NEWROZ RUHUYLA GENÇLİK DEVRİME!
- Sabırsızlık Zamanı
- 24 Şub 2024
- 2 dakikada okunur

Kralın zulmüne karşı dağlara çekilen genç ve yetişkin köylülerin, Demirci Kawa ile anılan isyanı ve mücadelesinden bugüne; baharın gelişini ve kavgayı temsil ediyor Newroz. Kawa’dan Denizlere, Mazlumlara onlardan bugüne, başkaldırının ve zaferin bayramı olarak karşılanıyor bu toprakların sömürülen ve ezilen halkları tarafından.
Ekonomik krizin hayatlarımızı yaşanılamaz kıldığı, geleceğimiz için hayaller kuramadığımız, kışlayı andıran okul ve yurtlarda yaşayarak niteliksiz eğitim aldığımız, yeteneklerimizi açığa çıkarmak ve onları geliştirmenin aksine ufkumuzun giderek geçim sıkıntısı ile köreldiği günlerden geçiyoruz.
En basit demokratik hakkımızı kullandığımızda hakkımızda açılan soruşturmalarla, kültürel ve sosyal aktivitelerden koparılmış şekilde yaşıyoruz. Genç yaşta birçoğumuz okurken aynı zamanda çalışıyor, iş kazalarında veya yaşamak zorunda bırakıldığımız mekanlarda ihmaller sonucu öldürülüyoruz. Gençlik, kapitalist düzenin yarattığı tüm bu çıkışsızlıklarla intihara sürükleniyor veya bilinçli politikalar sonucunda toplumun giderek artan bir kesimini uyuşturucu madde kullanımına sürükleyerek, hayattan tamamen koparılmaya itiliyor.
Evet, tüm bu saydıklarımız bugün modern olarak adlandırılan bu sistemde, “seçme özgürlüğü” şeklinde ifade edilerek yaşanıyor. Görünüşte seçmekte özgür olduğumuz iddia edilse de, doğmakla birlikte şanslı kimseler olarak dünyaya gelmemiş, işçi veya emekçi bir ailenin çocuğu isek yukarıda bahsettiğimiz çerçevesi-sınırları çizilmiş yaşamlar içerisinde ancak basit düzeyde seçimler yapabilerek yaşıyoruz. Hangi meslek ile kötü yaşamlar yaşayacağımızı seçme özgürlüğü gibi!”

--- Verilen malzeme ---
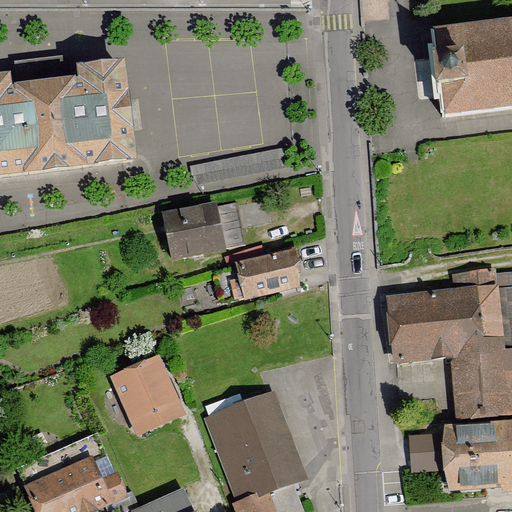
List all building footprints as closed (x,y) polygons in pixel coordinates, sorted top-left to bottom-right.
[(511,26),(432,37),(434,53),(432,54),(433,61),(437,94),(438,101),(440,101),(442,118),(511,109),(511,26)] [(0,83),(0,177),(132,162),(121,69),(81,74),(83,87),(72,88),(19,94),(19,95),(8,96),(7,83),(0,83)] [(237,204),(164,218),(173,260),(245,246),(237,204)] [(268,262),(215,274),(222,304),(297,287),(296,255),(294,247),(266,256),(268,262)] [(264,256),(261,248),(226,259),(229,267),(264,256)] [(456,294),(391,303),(397,362),(455,358),(461,419),(511,414),(511,274),(494,277),(493,271),(454,276),(456,294)] [(178,407),(161,369),(146,376),(142,367),(114,379),(135,426),(178,407)] [(269,396),(208,420),(241,505),(237,507),(238,511),(300,511),(290,486),(302,481),(269,396)] [(454,484),(454,488),(458,488),(458,487),(511,483),(511,427),(454,432),(450,432),(450,435),(411,438),(413,472),(453,469),(454,484)] [(20,471),(38,511),(89,511),(105,505),(107,511),(126,511),(138,507),(132,492),(123,496),(96,437),(20,471)] [(192,511),(183,491),(136,511),(192,511)]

--- Yapılacaklar ---
- a) Newroz yazısında "- Sabırsızlık Zamanı" ifadesinden "köreldiği günlerden geçiyoruz." ifadesine kadar olan her şeyi, "okul ve yurtlarda" yerine "okul ve pansiyonlarda" koyarak yeniden yazın.
- b) Newroz yazısını kaldığı yerden sürdürerek bir sonraki bölümü yazın.
Satırlar, Newroz yazısından bağımsız ayrı bir malzemedir.

--- Alıştırma cevapları ---
- a)
- Sabırsızlık Zamanı
- 24 Şub 2024
- 2 dakikada okunur

Kralın zulmüne karşı dağlara çekilen genç ve yetişkin köylülerin, Demirci Kawa ile anılan isyanı ve mücadelesinden bugüne; baharın gelişini ve kavgayı temsil ediyor Newroz. Kawa’dan Denizlere, Mazlumlara onlardan bugüne, başkaldırının ve zaferin bayramı olarak karşılanıyor bu toprakların sömürülen ve ezilen halkları tarafından.
Ekonomik krizin hayatlarımızı yaşanılamaz kıldığı, geleceğimiz için hayaller kuramadığımız, kışlayı andıran okul ve pansiyonlarda yaşayarak niteliksiz eğitim aldığımız, yeteneklerimizi açığa çıkarmak ve onları geliştirmenin aksine ufkumuzun giderek geçim sıkıntısı ile köreldiği günlerden geçiyoruz.

- b)
“Görünüşte seçmekte özgür olduğumuz iddia edilse de, çerçevesi-sınırları çizilmiş yaşamlar içerisinde ancak basit düzeyde seçimler yapabilerek yaşıyoruz. Hangi meslek ile kötü yaşamlar yaşayacağımızı seçme özgürlüğü gibi”
Kürt veya başka bir ezilen ulustan isek zırhlı araçlar ile ezilerek katlediliyor, ana dilde eğitim almıyoruz. Alevi isek ötekileştirilerek, dinsiz ilan edilerek katlediliyoruz. Cinsel kimliklerimiz veya yönelimlerimiz sebebiyle sömürüye ve şiddete maruz kalarak sürekli hor görülen, aşağı insan kategorisinde yaşamak zorunda bırakılıyoruz.
Yaşadığımız bütün bu koşullar içerisinde, tıpkı işçi sınıfı ve emekçilerde olduğu gibi yalnızca özgürlüğü seçmekte özgür olduğumuzu görüyoruz. Eskisi gibi yaşamak istemiyor, insanca bir yaşamın hayalini kuruyoruz. Yaşadığımız topraklarda, mücadelenin ve isyanın bayramı Newroz’a gençlik olarak bu koşullar ve yarattığı ayaklanmacı duygularla giriyoruz.
Dehak’ın sömürdüğü gençlik ve köylülerin mücadelesi; bugün kaderi işçi sınıfı ve emekçi halkların kurtuluşuna bağlı gençliğin mücadelesinde yaşıyor, kurtuluşunu bütün bir toplumun kurtuluşunda gören, geleceğini kendi ellerine almak için Türkiye ve Kürdistan birleşik devrimine katılan gençliğin devrimci ruhu ile tüm sokak ve meydanlarda Newroz ateşini büyütüyor.
Bu doğrultuda bütün gençliği birleşik mücadeleyi büyütmeye, bulunduğu alanlarda Newroz ateşini yakmaya, tekelci kapitalizme ve faşizme karşı mücadele etmeye davet ediyoruz. Newroz Piroz Be!
YAŞASIN HALKLARIN MÜCADELE BİRLİĞİ!
BIJÎ TEKOŞÎNA YEKBÛYÎ YA GELÊN ŞOREŞGER!
NEWROZ PÎROZ BÊ!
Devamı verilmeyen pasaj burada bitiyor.